(Dataset entries)
#####
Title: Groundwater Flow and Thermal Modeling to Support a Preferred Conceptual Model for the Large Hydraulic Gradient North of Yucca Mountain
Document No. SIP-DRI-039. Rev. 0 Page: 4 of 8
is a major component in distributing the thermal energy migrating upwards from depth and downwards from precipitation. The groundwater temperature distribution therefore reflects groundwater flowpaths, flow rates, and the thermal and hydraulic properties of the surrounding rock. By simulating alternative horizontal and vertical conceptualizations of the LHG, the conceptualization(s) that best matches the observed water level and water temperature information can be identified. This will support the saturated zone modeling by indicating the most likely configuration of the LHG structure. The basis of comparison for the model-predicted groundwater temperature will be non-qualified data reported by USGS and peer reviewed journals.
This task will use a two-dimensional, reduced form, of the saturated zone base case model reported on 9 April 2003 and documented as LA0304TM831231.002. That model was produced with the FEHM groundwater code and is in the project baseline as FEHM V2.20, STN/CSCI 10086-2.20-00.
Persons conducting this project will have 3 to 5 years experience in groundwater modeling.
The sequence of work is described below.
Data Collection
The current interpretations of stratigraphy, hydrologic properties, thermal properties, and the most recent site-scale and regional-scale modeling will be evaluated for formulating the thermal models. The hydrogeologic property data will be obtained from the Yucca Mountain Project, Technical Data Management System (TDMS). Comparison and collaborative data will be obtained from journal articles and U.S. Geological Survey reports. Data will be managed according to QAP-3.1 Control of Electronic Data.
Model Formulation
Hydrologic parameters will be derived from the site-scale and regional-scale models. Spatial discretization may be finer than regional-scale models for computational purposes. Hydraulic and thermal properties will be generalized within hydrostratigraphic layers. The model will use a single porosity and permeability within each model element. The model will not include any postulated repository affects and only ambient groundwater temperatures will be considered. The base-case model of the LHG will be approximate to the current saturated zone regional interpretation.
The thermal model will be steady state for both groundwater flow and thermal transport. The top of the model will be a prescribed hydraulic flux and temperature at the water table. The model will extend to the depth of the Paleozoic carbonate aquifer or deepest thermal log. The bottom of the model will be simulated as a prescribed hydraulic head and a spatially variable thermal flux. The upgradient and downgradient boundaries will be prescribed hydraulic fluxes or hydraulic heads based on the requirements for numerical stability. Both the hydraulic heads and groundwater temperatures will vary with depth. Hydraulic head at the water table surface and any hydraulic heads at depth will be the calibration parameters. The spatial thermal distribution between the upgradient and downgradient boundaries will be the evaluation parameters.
#####
» Work required: Reproduce, exactly as they stand in the data above, the lines from the one that holds "The sequence of work is described below." to the one that holds "Data Collection", inclusive.

» Exercise result:
The sequence of work is described below.
Data Collection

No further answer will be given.